In this chapter, we will work with a book ratings dataset (Ziegler et al., 2005) that was collected in a four-week crawl. It contains data on 278,858 members of the Book-Crossing website and 1,157,112 ratings, both implicit and explicit, referring to 271,379 distinct ISBNs. User data is anonymized, but with demographic information. The dataset is taken from Improving Recommendation Lists Through Topic Diversification, Cai-Nicolas Ziegler, Sean M. McNee, Joseph A. Konstan, Georg Lausen: Proceedings of the 14th International World Wide Web Conference (WWW '05), May 10-14, 2005, Chiba, Japan (

The Book-Crossing dataset is comprised of three files, as follows:

  • BX-Users: This contains the users. Note that user IDs (User-ID) have been anonymized and mapped to integers. Demographic data is provided (Location and Age) if available. Otherwise, these fields contain null values.
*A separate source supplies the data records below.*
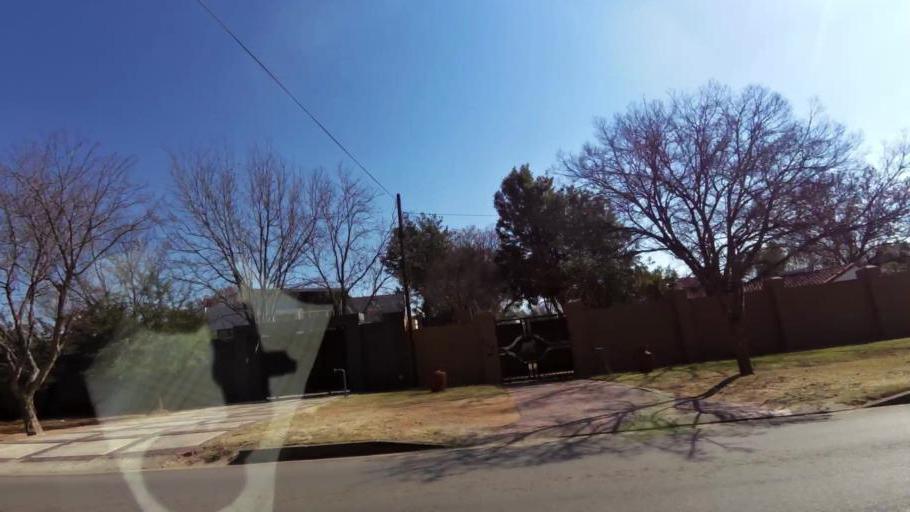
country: ZA
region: Gauteng
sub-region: City of Johannesburg Metropolitan Municipality
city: Roodepoort
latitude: -26.1394
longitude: 27.9389
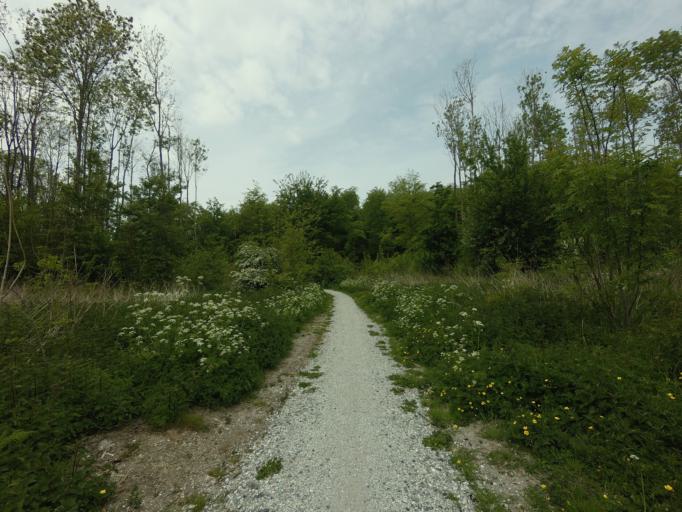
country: NL
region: Friesland
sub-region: Sudwest Fryslan
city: Bolsward
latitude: 53.0954
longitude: 5.4764
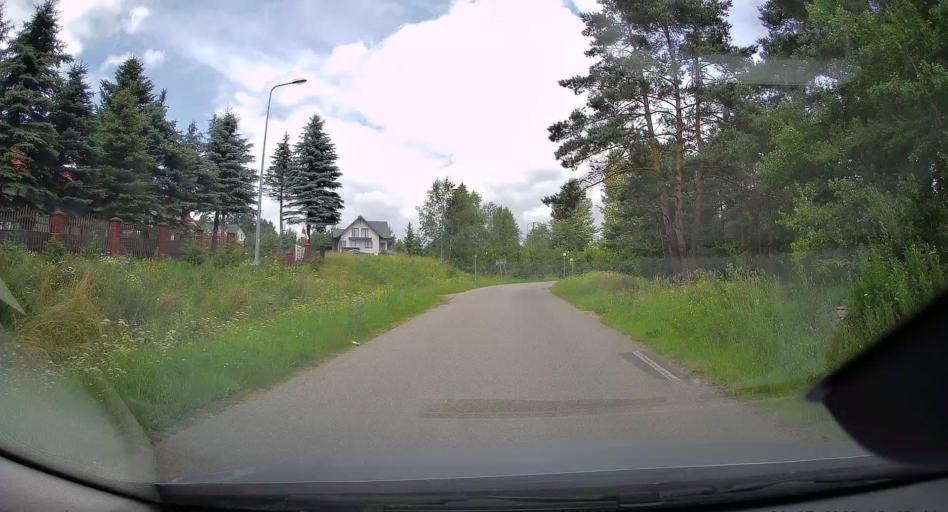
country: PL
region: Lesser Poland Voivodeship
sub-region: Powiat nowosadecki
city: Muszyna
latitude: 49.3846
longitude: 20.8998
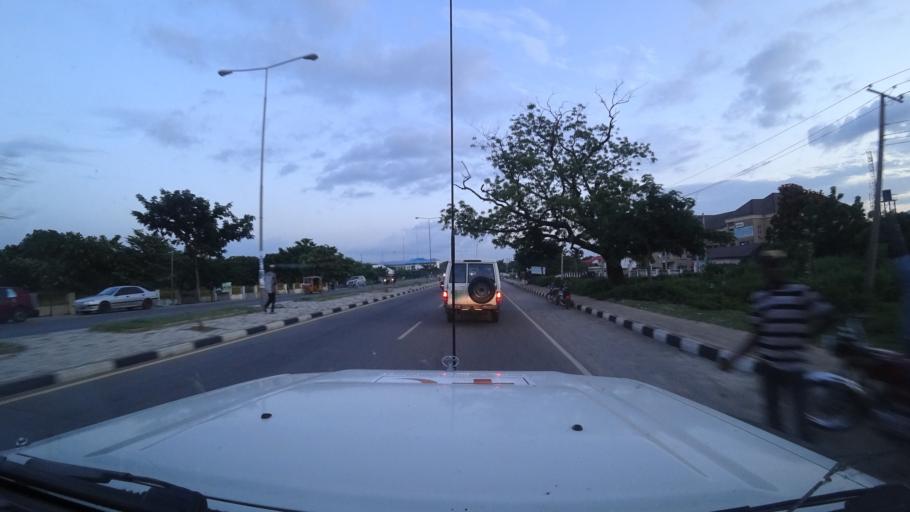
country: NG
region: Niger
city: Minna
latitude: 9.6351
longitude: 6.5431
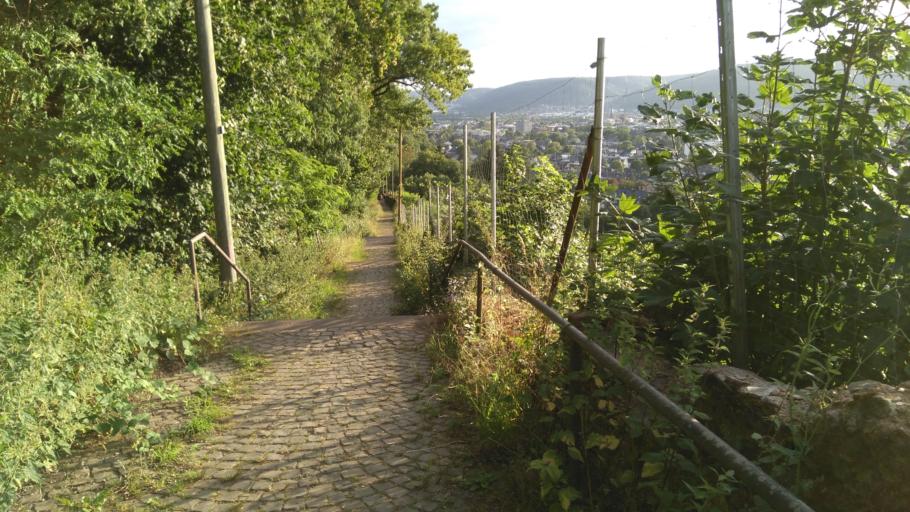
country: DE
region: Rheinland-Pfalz
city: Trier
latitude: 49.7542
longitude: 6.6587
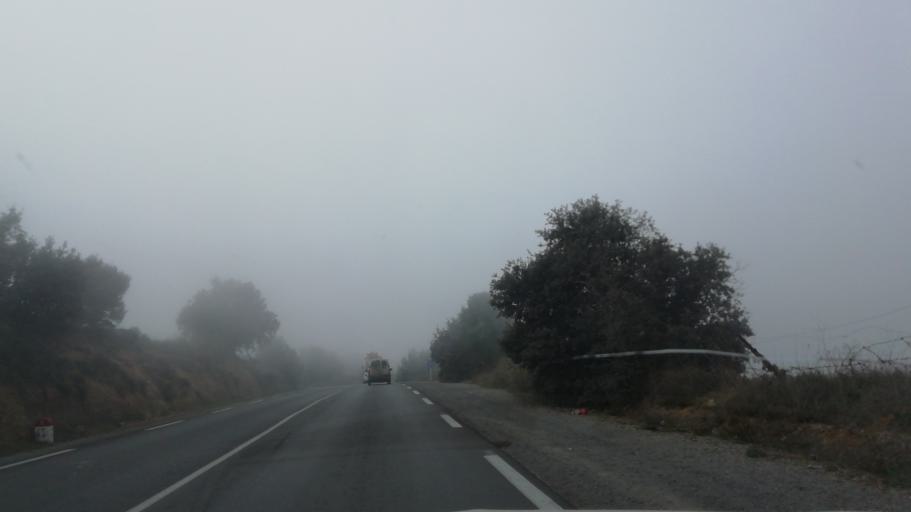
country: DZ
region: Mascara
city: Mascara
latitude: 35.5241
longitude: 0.3239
  • BX-Books: Books are identified by their respective ISBNs. Invalid ISBNs have already been removed from the dataset. Moreover, some content-based information is given (Book-Title, Book-Author, Year-Of-Publication, and Publisher), which has been obtained from Amazon Web Services. Note that in the case of several authors, only the first author is provided. URLs linking to cover images are also given, appearing in three different flavors (Image-URL-S, Image-URL-M, and Image-URL-L), referring to small, medium, and large URLs. These URLs point to the Amazon website.
  • BX-Book-Ratings: This contains the book rating information. Ratings (Book-Rating) are either explicit, expressed on a scale of 1-10 (with higher values denoting higher appreciation), or implicit, expressed by 0.